Magnetic materials are used in the electronics industry for energy storage, transmission and conversion. They are employed in applications ranging from energy‐efficient devices to modern communication systems. They are used in components such as motors, transformers, sensors, magnetic storage devices and antennas, thereby supporting sectors including electronics, telecommunications, energy, automotive and healthcare.
2 Types of Magnetic Materials Used in Electronics
2.1 Hard Magnetic Materials (Permanent Magnets)
Hard magnetic materials, also known as permanent magnets, retain their magnetisation over extended periods. They require a coercivity in the range of Hc = 10^4 to 10^6 A/m. They possess thick hysteresis loops, a high maximum magnetic energy product (BH)max and high remanence.
2.1.1 Alnico Alloys
Alnico alloys are commonly used permanent magnet materials that exhibit high coercivity and remanence. They maintain their magnetic properties after exposure to strong external magnetic fields. They have a Curie temperature of 860 °C and a maximum operating temperature between 525–550 °C, thereby ensuring stable magnetic behaviour in high temperature conditions. They show good corrosion resistance and produce non‐linear demagnetisation curves.
Fig. 1: Magnet made from Alnico alloy
2.1.2 Titanium-Cobalt Alloy
The titanium-cobalt alloy is a frequently used permanent magnet material. It can achieve a magnetic induction between 1.0 and 1.25 T and maintain a magnetic energy product of 2.2×10⁵ erg/cm³ at magnetic field strengths of 8.75–11.94 kA/m. Its hysteresis characteristics lead to minimal energy loss during magnetisation reversal, thereby increasing efficiency in systems with variable loads. The alloy maintains its magnetic properties at higher temperatures and is suitable for motor and generator applications in variable temperature environments. Its chemical composition, including elements such as cobalt and vanadium, provides high magnetic performance and mechanical strength.
Fig. 2: Titanium-Cobalt Alloy
2.1.3 Rare Earth-Cobalt Permanent Magnets
Two types of rare earth-cobalt permanent magnets exist: RCo5 and R2Co17, where R represents rare earth elements such as samarium, praseodymium, cerium and lanthanum. RCo5 magnets have a hexagonal CaCu5 crystal structure, whereas R2Co17 magnets have a trigonal crystal structure. RCo5 exhibits high magnetic anisotropy and R2Co17 offers a high magnetic induction and Curie point, given that elements like iron and copper partly replace cobalt. Cobalt magnets exhibit high coercivity and magnetic energy products. They are produced using powder metallurgy and casting methods and are used in microwave devices, circulators, small motors, micro-relays, magnetic bearings and precision instruments.
Fig. 3: Rare Earth-Cobalt Permanent Magnets
2.2 Soft Magnetic Materials
Soft magnetic materials have a coercivity not greater than 1000 A/m. They reach maximum magnetisation under a low external magnetic field. These materials have low coercivity and high permeability. They are easily magnetised and demagnetised and are used in electrical and electronic devices. Common examples include silicon steel sheets (silicon steel laminations) and various soft magnetic ferrites.

(Dataset items)
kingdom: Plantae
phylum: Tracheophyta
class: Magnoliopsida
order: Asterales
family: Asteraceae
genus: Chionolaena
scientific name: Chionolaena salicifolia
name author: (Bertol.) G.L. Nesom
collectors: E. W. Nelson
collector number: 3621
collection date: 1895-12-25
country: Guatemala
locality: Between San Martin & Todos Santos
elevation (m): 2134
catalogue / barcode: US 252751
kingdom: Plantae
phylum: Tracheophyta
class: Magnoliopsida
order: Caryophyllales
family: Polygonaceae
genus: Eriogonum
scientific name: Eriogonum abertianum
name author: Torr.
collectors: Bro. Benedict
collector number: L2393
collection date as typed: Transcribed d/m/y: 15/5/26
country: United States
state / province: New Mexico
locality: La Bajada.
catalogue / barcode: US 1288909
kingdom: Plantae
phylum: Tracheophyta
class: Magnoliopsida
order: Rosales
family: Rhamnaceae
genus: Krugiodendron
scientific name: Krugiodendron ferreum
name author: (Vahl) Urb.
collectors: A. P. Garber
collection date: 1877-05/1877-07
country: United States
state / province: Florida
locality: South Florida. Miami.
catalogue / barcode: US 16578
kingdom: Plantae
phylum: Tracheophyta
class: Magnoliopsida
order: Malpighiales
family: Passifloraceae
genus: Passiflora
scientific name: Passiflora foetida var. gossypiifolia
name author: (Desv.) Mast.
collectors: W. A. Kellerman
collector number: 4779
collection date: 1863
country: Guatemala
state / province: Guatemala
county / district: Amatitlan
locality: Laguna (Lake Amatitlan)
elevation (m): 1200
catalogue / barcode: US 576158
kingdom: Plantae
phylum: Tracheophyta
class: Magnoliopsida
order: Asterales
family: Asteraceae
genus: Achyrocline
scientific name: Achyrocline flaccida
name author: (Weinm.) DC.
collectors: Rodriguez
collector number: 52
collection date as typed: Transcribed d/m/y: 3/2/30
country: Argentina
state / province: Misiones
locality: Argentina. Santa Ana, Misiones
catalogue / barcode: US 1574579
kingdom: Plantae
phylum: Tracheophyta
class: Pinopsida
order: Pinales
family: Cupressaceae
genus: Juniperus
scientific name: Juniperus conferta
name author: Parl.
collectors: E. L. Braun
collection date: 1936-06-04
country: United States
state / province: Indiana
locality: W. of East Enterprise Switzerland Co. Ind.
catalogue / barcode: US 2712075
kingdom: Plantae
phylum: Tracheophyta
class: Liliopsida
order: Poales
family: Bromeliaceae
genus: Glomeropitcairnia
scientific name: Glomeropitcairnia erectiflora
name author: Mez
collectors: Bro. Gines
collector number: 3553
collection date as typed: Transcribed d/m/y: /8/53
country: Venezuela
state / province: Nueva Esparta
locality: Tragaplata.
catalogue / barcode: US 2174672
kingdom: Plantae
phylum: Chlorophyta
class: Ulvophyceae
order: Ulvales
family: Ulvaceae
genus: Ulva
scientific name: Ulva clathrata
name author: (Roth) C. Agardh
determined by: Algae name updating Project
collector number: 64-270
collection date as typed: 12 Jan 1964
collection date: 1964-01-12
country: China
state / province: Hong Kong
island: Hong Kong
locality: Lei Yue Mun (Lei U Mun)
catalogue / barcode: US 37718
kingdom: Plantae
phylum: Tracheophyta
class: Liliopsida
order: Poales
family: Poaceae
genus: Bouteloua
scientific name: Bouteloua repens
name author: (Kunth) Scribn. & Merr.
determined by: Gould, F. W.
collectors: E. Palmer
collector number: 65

- [REQUIRED ACTIONS]:
[A] According to the opening paragraph of the magnetic materials extract, which sectors do magnetic materials support?
[B] Carry on the extract on magnetic materials after its last sentence.
These data come from a separate source.

- [THE RESULTS]:
[A] Electronics, telecommunications, energy, automotive, healthcare

[B]
2.2.1 Silicon Steel Soft Magnets
Silicon steel soft magnets offer significant benefits in power electronics. Their high saturation magnetic induction means that under the same magnetic flux conditions, less material is required, thereby reducing material usage. Their high specific resistance reduces eddy current losses, and low hysteresis losses ensure effective performance. They are available in forms such as cold-rolled silicon steel, non-oriented electrical steel and oriented electrical steel, which are used for low-frequency transformers, chokes and other components. They are particularly suitable for low-frequency and high-power applications.
Fig. 4: Silicon Steel Soft Magnet
2.2.2 Soft Magnetic Ferrite
Soft magnetic ferrite exhibits low saturation flux density, low permeability and a low Curie temperature. It shows limited losses at medium and high frequencies and its cost is low. The lower magnetic parameters restrict its range of applications, and improvements have been pursued since the early 21st century. Its relatively low cost facilitates its use in high-frequency markets.
Fig. 5: Soft Magnetic Ferrite
Soft magnetic materials are widely deployed in electronics. They serve as core materials for transformers, chokes, current and voltage converters, thereby reducing energy losses. They are applied in stator and rotor parts of motors and generators to increase performance under high-frequency conditions. They are also used for electromagnetic shielding to reduce interference in electronic systems. In induction heating applications, they improve heating efficiency in processes such as metal heating, plastic forming and welding. Moreover, they are used in filters and power supplies to enhance system efficiency and in magnetic sensors, passive components, position sensors and switches.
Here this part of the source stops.